Editorial

OUR VOICES: Remembering The Rosenwald Schools

By Marian Wright Edelman

As students start a new school year, this is a chance to honor the legacy of a group of schools that educated hundreds of thousands of Black children. From 1913 to 1932, nearly 5,000 “Rosenwald schools” were built in 15 states, mostly in rural Southern communities.

These schools were built specifically to educate Black children, and by 1928 one in three rural Black school children in the South attended a Rosenwald school. Their history, and the remaining school buildings themselves, are now being reclaimed and preserved.

The schools were named for their primary donor, Chicago businessman Julius Rosenwald. The son of German Jewish immigrants, Rosenwald was a clothier who became the president of Sears, Roebuck and Company.
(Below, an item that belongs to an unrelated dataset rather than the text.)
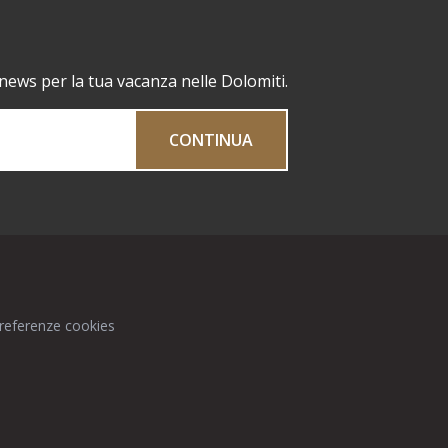
 news per la tua vacanza nelle Dolomiti.
CONTINUA
preferenze cookies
As a progressive philanthropist, Rosenwald believed one of the country’s most pressing social problems was the “Negro question,” and he supported the ideas and self-help doctrine of Tuskegee Institute president Booker T. Washington.

In 1912, Rosenwald was a member of Tuskegee’s Board of Trustees when Washington came to him to suggest donating funds specifically for building Black schools. Most Southern states provided little public funding to adequately educate Black children, and many rural communities had no schools for Black children at all.
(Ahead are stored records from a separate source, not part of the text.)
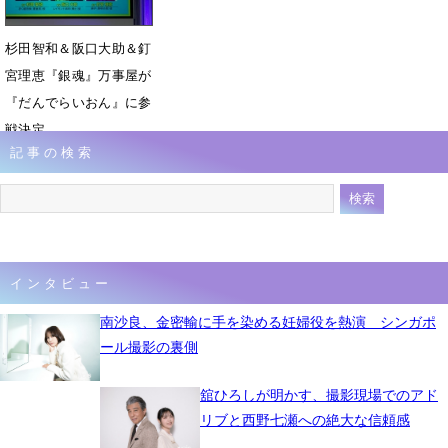
杉田智和＆阪口大助＆釘
宮理恵『銀魂』万事屋が
『だんでらいおん』に参
戦決定
記事の検索
3月31日 08時42分
インタビュー
南沙良、金密輸に手を染める妊婦役を熱演 シンガポ
ール撮影の裏側
舘ひろしが明かす、撮影現場でのアド
リブと西野七瀬への絶大な信頼感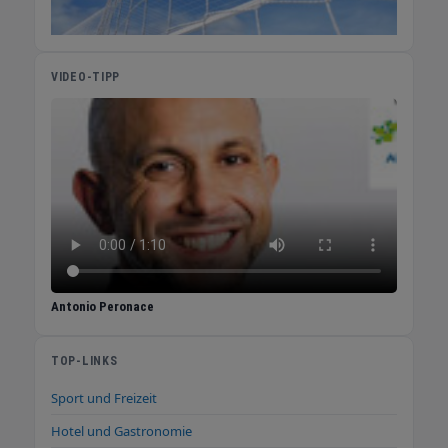
VIDEO-TIPP
Antonio Peronace
TOP-LINKS
Sport und Freizeit
Hotel und Gastronomie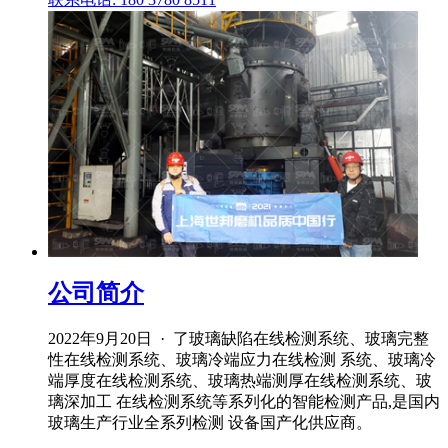
公司简介
2022年9月20日 · 了玻璃缺陷在线检测系统、玻璃完整
性在线检测系统、玻璃冷端应力在线检测 系统、玻璃冷
端厚度在线检测系统、玻璃热端测厚在线检测系统、玻
璃深加工 在线检测系统等系列化的智能检测产品,是国内
玻璃生产行业全系列检测 设备国产化供应商。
Washington believed building schools that could provide traditional and vocational education for Black children would be a key method of “race uplift.”

After a successful test group of six Alabama schools, in 1917 Rosenwald established the Julius Rosenwald Foundation, and the School Building Program remained one of the foundation’s primary missions until Rosenwald’s death in 1932.

The Rosenwald Foundation provided seed grants for school construction and required communities to supplement the grants with public funds and support from local citizens.

Black residents were usually the driving force behind bringing a Rosenwald school to a community and fundraising often became a community-wide undertaking. B lack families gathered for fried chicken dinners, picnics, and penny drives or put aside portions of their wages or cotton crops to sup- port school-building efforts. Counties then had to commit to maintaining the completed schools as part of the public school system.

Though most communities continued the practice of supplying Black schools with worn-out books and second-hand materials, the schools themselves set a new standard in the rural South.

Rosenwald schools were built to uniform design plans that mandated simple, cleanlined buildings with large windows and plenty of natural light. Many counties copied some elements of their designs for new white schools. Once built, the schools often became central hubs and gathering places for the Black community.

In the second half of the 20th century, as schools consolidated into larger districts or students began integrating into previously white schools after the 1954 Brown v. Board of Education Supreme Court decision, many Rosenwald schools were abandoned or demolished. In some communities, the buildings were kept up and found new life as Head Start classrooms, senior citizen centers, or in other community uses.

As recognition of their historic importance began to grow, the National Trust for Historic Preservation named the schools to its list of America’s 11 Most Endangered Historic Places in 2002.

Activists are still working to preserve the remaining Rosenwald buildings across the South, and earlier this year the Julius Rosenwald and the Rosenwald Schools Act was signed into law authorizing a special resources study of sites associated with Rosenwald and the schools, another step towards the ultimate goal of establishing a National Historical Park.

One of that Act’s original cosponsors in the House was the beloved late Congressman John Lewis (D-Ga.), who graduated from a Rosenwald school in Alabama.

Today the School Building Program is sometimes criticized along with many of Booker T. Washington’s other ideas for accommodating the segregated status quo.

But in providing school buildings and an opportunity for education for Black children in places where little or none had existed at all before them, Rosenwald schools played a key role. In that sense, their legacy of opportunity is echoed in contemporary education initiatives like the Children’s Defense Fund’s Freedom Schools® Program, which provides summer and after-school enrichment for children in communities where the need for these quality programs is often greatest.

Rosenwald schools brought adults together to nurture and support children’s education and positive development and provided sites that served as safe community havens, and for the community members who worked together to fund and build them, the Black teachers who found employment in them, and the children they served, their promise and impact was unmistakable.

A former slave who donated his life savings, $38, towards building his community’s Rosenwald school said he did so because he wanted “to see the children of my grandchildren have a chance.”

Adults today need to have the same kind of faithful vision and the same commitment to doing whatever they can to give today’s children the resources they need right now to build a stronger foundation for generations yet to come.

Edelman is founder and president emerita of the Children’s Defense Fund.